To understand why these reasonable-sounding proposals should be rejected, consider what has happened to elephant numbers since CITES most recently authorised some legal trade, when Botswana, Namibia and South Africa were allowed in 2007 to sell a fixed amount of ivory to Japan, as a one-off. Elephant numbers started falling again. A survey conducted in 2014-15 estimated that elephant numbers had fallen by 30% across 18 countries since 2007; another estimated a decline of over 100,000 elephants, a fifth of the total number, between 2006 and 2015. Increased poaching was at least partly to blame.
These numbers suggest that the existence of even a small legal market increases the incentive for poaching.

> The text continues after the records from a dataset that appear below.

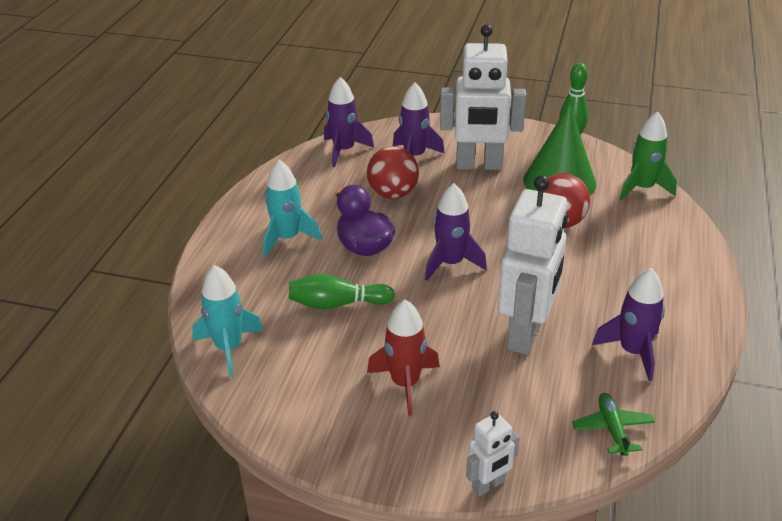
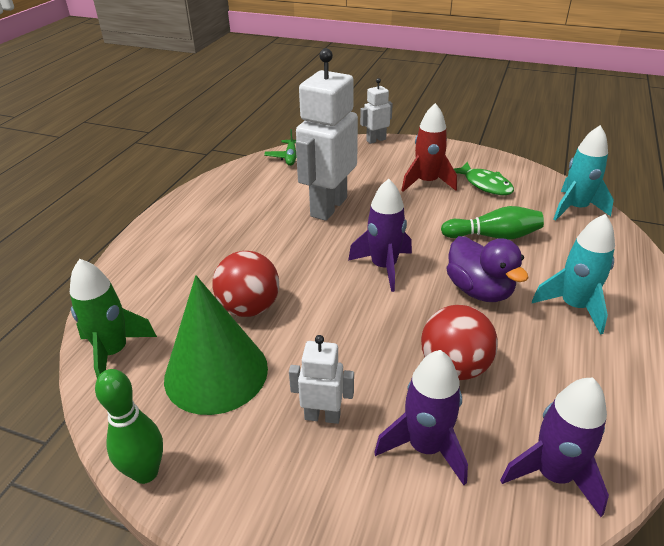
camera: 175 degrees left, 0 degrees up
white robot [440,24,526,170] -> white robot [289,335,354,424], size x0.48
purple rocket [592,268,665,381] -> none
none -> green fish [454,162,514,195]

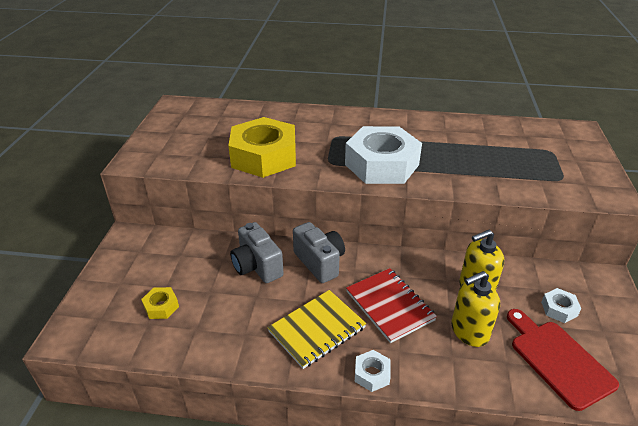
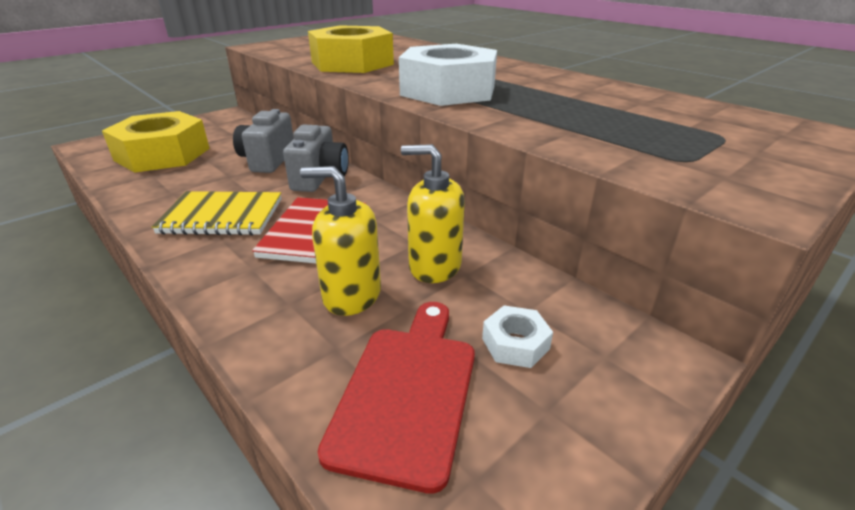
camera: 40 degrees right, 5 degrees down
yellow nut [141,287,179,319] -> yellow nut [102,111,210,173], size x2.41
white nut [355,350,391,392] -> none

It allows black-marketeers to pass off illegal ivory as the legal variety, and it sustains demand. The biggest market is in China. Last year the government banned domestic sales of ivory, but its customs officials seize a lot of smuggled products—notably from Japan, which licensed as a market in 2007. For the poachers, ivory is fungible. If it is hard to secure in Zambia or Botswana, another country’s elephants will be in the gun-sights. Congo, Mozambique and, especially, Tanzania, have seen sharp declines. Unfair though it is, countries with better-run conservation programmes are, in effect, paying for the failings of those with feeble institutions.
That is from The Economist. Yet there is another twist:
In the long run technology can help make trade compatible with conservation. In better-resourced national parks, drones are used to make it easier for rangers to spot poachers. DNA testing of ivory shipments can establish where they came from, and thus whether they are legal. As prices fall and countries get richer, both technologies are likely to spread.